Segment Start: Data for analysis
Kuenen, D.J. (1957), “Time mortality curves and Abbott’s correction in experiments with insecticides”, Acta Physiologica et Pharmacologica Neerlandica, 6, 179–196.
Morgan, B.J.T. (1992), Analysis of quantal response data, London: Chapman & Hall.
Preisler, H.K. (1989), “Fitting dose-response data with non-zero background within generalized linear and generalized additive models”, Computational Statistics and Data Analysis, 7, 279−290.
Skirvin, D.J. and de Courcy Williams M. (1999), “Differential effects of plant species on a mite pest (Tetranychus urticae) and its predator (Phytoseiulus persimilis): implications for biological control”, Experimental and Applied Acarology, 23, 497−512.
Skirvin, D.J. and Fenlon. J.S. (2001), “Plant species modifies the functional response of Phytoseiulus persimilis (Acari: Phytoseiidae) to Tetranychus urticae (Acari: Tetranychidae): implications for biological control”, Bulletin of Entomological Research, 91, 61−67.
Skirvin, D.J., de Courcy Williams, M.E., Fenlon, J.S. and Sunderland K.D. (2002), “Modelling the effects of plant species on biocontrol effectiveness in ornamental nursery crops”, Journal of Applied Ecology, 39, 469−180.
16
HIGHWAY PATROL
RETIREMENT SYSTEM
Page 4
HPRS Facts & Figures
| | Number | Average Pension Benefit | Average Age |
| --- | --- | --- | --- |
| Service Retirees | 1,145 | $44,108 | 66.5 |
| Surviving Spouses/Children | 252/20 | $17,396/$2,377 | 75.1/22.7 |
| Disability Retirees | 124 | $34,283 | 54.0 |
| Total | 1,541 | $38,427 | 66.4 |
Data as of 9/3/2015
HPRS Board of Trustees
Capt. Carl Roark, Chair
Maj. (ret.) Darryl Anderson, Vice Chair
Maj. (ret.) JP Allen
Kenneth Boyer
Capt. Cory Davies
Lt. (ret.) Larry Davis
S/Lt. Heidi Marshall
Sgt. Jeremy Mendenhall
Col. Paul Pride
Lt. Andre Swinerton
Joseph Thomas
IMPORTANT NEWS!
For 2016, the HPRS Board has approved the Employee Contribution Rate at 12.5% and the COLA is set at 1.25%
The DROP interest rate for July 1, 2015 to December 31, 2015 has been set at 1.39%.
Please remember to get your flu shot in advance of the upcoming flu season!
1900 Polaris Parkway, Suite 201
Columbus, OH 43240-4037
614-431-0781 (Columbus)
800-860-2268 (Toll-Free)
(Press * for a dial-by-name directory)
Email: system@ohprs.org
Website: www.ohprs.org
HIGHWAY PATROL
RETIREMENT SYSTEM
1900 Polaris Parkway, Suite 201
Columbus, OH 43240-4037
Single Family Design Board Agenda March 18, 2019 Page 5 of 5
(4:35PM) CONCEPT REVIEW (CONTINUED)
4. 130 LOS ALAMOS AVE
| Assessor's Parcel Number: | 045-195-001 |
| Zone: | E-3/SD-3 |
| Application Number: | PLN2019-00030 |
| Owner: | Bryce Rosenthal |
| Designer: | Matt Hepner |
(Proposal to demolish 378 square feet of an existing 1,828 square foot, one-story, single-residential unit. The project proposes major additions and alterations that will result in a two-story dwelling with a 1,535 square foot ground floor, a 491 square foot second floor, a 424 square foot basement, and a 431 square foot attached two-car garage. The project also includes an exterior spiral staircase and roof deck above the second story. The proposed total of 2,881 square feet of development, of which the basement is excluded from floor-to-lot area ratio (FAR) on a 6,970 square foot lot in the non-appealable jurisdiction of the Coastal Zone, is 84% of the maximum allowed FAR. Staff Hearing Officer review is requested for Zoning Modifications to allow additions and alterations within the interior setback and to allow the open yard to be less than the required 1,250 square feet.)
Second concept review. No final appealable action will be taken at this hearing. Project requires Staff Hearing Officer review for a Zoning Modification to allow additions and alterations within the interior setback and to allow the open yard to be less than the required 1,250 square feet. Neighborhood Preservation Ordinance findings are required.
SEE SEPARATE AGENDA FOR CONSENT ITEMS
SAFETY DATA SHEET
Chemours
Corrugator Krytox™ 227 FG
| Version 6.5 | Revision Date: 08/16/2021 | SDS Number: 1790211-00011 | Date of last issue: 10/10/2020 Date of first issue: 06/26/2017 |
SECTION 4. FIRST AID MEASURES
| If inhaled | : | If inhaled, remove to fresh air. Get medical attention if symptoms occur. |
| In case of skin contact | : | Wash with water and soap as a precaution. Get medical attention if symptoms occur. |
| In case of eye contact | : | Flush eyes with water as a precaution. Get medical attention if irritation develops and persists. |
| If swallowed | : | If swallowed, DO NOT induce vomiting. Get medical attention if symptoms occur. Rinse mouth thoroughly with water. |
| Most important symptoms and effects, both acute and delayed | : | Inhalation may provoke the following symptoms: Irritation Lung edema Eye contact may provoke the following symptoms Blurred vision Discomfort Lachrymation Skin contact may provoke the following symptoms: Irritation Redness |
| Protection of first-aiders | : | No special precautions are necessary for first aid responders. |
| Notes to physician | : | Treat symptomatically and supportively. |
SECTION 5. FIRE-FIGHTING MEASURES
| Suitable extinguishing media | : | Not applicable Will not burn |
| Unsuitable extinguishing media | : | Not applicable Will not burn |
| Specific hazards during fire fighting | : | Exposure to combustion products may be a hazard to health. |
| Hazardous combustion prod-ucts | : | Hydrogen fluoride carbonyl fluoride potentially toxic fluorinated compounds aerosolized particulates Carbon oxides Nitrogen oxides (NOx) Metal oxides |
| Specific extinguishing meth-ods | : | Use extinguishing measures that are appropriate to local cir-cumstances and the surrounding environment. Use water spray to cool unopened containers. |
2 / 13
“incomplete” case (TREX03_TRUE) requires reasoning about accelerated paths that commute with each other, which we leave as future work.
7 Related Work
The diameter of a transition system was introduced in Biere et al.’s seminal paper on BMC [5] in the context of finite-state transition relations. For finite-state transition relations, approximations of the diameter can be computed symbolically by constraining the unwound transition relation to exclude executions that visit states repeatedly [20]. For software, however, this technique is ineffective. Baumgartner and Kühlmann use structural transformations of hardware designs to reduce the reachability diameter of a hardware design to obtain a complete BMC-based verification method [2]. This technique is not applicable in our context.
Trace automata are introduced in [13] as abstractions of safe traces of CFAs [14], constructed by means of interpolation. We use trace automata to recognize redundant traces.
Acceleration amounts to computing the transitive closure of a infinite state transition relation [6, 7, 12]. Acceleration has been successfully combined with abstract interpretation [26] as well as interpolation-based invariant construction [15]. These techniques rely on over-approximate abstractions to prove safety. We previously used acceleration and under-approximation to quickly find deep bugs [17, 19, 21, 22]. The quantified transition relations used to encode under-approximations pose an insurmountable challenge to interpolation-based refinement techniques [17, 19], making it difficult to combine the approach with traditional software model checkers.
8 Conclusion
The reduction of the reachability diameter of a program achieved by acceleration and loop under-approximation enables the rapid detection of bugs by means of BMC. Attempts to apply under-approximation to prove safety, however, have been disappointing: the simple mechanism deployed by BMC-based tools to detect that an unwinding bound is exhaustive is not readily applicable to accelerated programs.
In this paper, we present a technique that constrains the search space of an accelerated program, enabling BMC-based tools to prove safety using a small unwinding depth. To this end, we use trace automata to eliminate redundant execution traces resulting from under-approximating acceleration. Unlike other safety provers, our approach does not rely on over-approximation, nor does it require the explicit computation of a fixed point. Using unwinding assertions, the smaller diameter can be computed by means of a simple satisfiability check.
Segment End: Data for analysis
Make an exact transcription of all the records.

* [Result of this exercise]
Kuenen, D.J. (1957), “Time mortality curves and Abbott’s correction in experiments with insecticides”, Acta Physiologica et Pharmacologica Neerlandica, 6, 179–196.
Morgan, B.J.T. (1992), Analysis of quantal response data, London: Chapman & Hall.
Preisler, H.K. (1989), “Fitting dose-response data with non-zero background within generalized linear and generalized additive models”, Computational Statistics and Data Analysis, 7, 279−290.
Skirvin, D.J. and de Courcy Williams M. (1999), “Differential effects of plant species on a mite pest (Tetranychus urticae) and its predator (Phytoseiulus persimilis): implications for biological control”, Experimental and Applied Acarology, 23, 497−512.
Skirvin, D.J. and Fenlon. J.S. (2001), “Plant species modifies the functional response of Phytoseiulus persimilis (Acari: Phytoseiidae) to Tetranychus urticae (Acari: Tetranychidae): implications for biological control”, Bulletin of Entomological Research, 91, 61−67.
Skirvin, D.J., de Courcy Williams, M.E., Fenlon, J.S. and Sunderland K.D. (2002), “Modelling the effects of plant species on biocontrol effectiveness in ornamental nursery crops”, Journal of Applied Ecology, 39, 469−180.
16
HIGHWAY PATROL
RETIREMENT SYSTEM
Page 4
HPRS Facts & Figures
| | Number | Average Pension Benefit | Average Age |
| --- | --- | --- | --- |
| Service Retirees | 1,145 | $44,108 | 66.5 |
| Surviving Spouses/Children | 252/20 | $17,396/$2,377 | 75.1/22.7 |
| Disability Retirees | 124 | $34,283 | 54.0 |
| Total | 1,541 | $38,427 | 66.4 |
Data as of 9/3/2015
HPRS Board of Trustees
Capt. Carl Roark, Chair
Maj. (ret.) Darryl Anderson, Vice Chair
Maj. (ret.) JP Allen
Kenneth Boyer
Capt. Cory Davies
Lt. (ret.) Larry Davis
S/Lt. Heidi Marshall
Sgt. Jeremy Mendenhall
Col. Paul Pride
Lt. Andre Swinerton
Joseph Thomas
IMPORTANT NEWS!
For 2016, the HPRS Board has approved the Employee Contribution Rate at 12.5% and the COLA is set at 1.25%
The DROP interest rate for July 1, 2015 to December 31, 2015 has been set at 1.39%.
Please remember to get your flu shot in advance of the upcoming flu season!
1900 Polaris Parkway, Suite 201
Columbus, OH 43240-4037
614-431-0781 (Columbus)
800-860-2268 (Toll-Free)
(Press * for a dial-by-name directory)
Email: system@ohprs.org
Website: www.ohprs.org
HIGHWAY PATROL
RETIREMENT SYSTEM
1900 Polaris Parkway, Suite 201
Columbus, OH 43240-4037
Single Family Design Board Agenda March 18, 2019 Page 5 of 5
(4:35PM) CONCEPT REVIEW (CONTINUED)
4. 130 LOS ALAMOS AVE
| Assessor's Parcel Number: | 045-195-001 |
| Zone: | E-3/SD-3 |
| Application Number: | PLN2019-00030 |
| Owner: | Bryce Rosenthal |
| Designer: | Matt Hepner |
(Proposal to demolish 378 square feet of an existing 1,828 square foot, one-story, single-residential unit. The project proposes major additions and alterations that will result in a two-story dwelling with a 1,535 square foot ground floor, a 491 square foot second floor, a 424 square foot basement, and a 431 square foot attached two-car garage. The project also includes an exterior spiral staircase and roof deck above the second story. The proposed total of 2,881 square feet of development, of which the basement is excluded from floor-to-lot area ratio (FAR) on a 6,970 square foot lot in the non-appealable jurisdiction of the Coastal Zone, is 84% of the maximum allowed FAR. Staff Hearing Officer review is requested for Zoning Modifications to allow additions and alterations within the interior setback and to allow the open yard to be less than the required 1,250 square feet.)
Second concept review. No final appealable action will be taken at this hearing. Project requires Staff Hearing Officer review for a Zoning Modification to allow additions and alterations within the interior setback and to allow the open yard to be less than the required 1,250 square feet. Neighborhood Preservation Ordinance findings are required.
SEE SEPARATE AGENDA FOR CONSENT ITEMS
SAFETY DATA SHEET
Chemours
Corrugator Krytox™ 227 FG
| Version 6.5 | Revision Date: 08/16/2021 | SDS Number: 1790211-00011 | Date of last issue: 10/10/2020 Date of first issue: 06/26/2017 |
SECTION 4. FIRST AID MEASURES
| If inhaled | : | If inhaled, remove to fresh air. Get medical attention if symptoms occur. |
| In case of skin contact | : | Wash with water and soap as a precaution. Get medical attention if symptoms occur. |
| In case of eye contact | : | Flush eyes with water as a precaution. Get medical attention if irritation develops and persists. |
| If swallowed | : | If swallowed, DO NOT induce vomiting. Get medical attention if symptoms occur. Rinse mouth thoroughly with water. |
| Most important symptoms and effects, both acute and delayed | : | Inhalation may provoke the following symptoms: Irritation Lung edema Eye contact may provoke the following symptoms Blurred vision Discomfort Lachrymation Skin contact may provoke the following symptoms: Irritation Redness |
| Protection of first-aiders | : | No special precautions are necessary for first aid responders. |
| Notes to physician | : | Treat symptomatically and supportively. |
SECTION 5. FIRE-FIGHTING MEASURES
| Suitable extinguishing media | : | Not applicable Will not burn |
| Unsuitable extinguishing media | : | Not applicable Will not burn |
| Specific hazards during fire fighting | : | Exposure to combustion products may be a hazard to health. |
| Hazardous combustion prod-ucts | : | Hydrogen fluoride carbonyl fluoride potentially toxic fluorinated compounds aerosolized particulates Carbon oxides Nitrogen oxides (NOx) Metal oxides |
| Specific extinguishing meth-ods | : | Use extinguishing measures that are appropriate to local cir-cumstances and the surrounding environment. Use water spray to cool unopened containers. |
2 / 13
“incomplete” case (TREX03_TRUE) requires reasoning about accelerated paths that commute with each other, which we leave as future work.
7 Related Work
The diameter of a transition system was introduced in Biere et al.’s seminal paper on BMC [5] in the context of finite-state transition relations. For finite-state transition relations, approximations of the diameter can be computed symbolically by constraining the unwound transition relation to exclude executions that visit states repeatedly [20]. For software, however, this technique is ineffective. Baumgartner and Kühlmann use structural transformations of hardware designs to reduce the reachability diameter of a hardware design to obtain a complete BMC-based verification method [2]. This technique is not applicable in our context.
Trace automata are introduced in [13] as abstractions of safe traces of CFAs [14], constructed by means of interpolation. We use trace automata to recognize redundant traces.
Acceleration amounts to computing the transitive closure of a infinite state transition relation [6, 7, 12]. Acceleration has been successfully combined with abstract interpretation [26] as well as interpolation-based invariant construction [15]. These techniques rely on over-approximate abstractions to prove safety. We previously used acceleration and under-approximation to quickly find deep bugs [17, 19, 21, 22]. The quantified transition relations used to encode under-approximations pose an insurmountable challenge to interpolation-based refinement techniques [17, 19], making it difficult to combine the approach with traditional software model checkers.
8 Conclusion
The reduction of the reachability diameter of a program achieved by acceleration and loop under-approximation enables the rapid detection of bugs by means of BMC. Attempts to apply under-approximation to prove safety, however, have been disappointing: the simple mechanism deployed by BMC-based tools to detect that an unwinding bound is exhaustive is not readily applicable to accelerated programs.
In this paper, we present a technique that constrains the search space of an accelerated program, enabling BMC-based tools to prove safety using a small unwinding depth. To this end, we use trace automata to eliminate redundant execution traces resulting from under-approximating acceleration. Unlike other safety provers, our approach does not rely on over-approximation, nor does it require the explicit computation of a fixed point. Using unwinding assertions, the smaller diameter can be computed by means of a simple satisfiability check.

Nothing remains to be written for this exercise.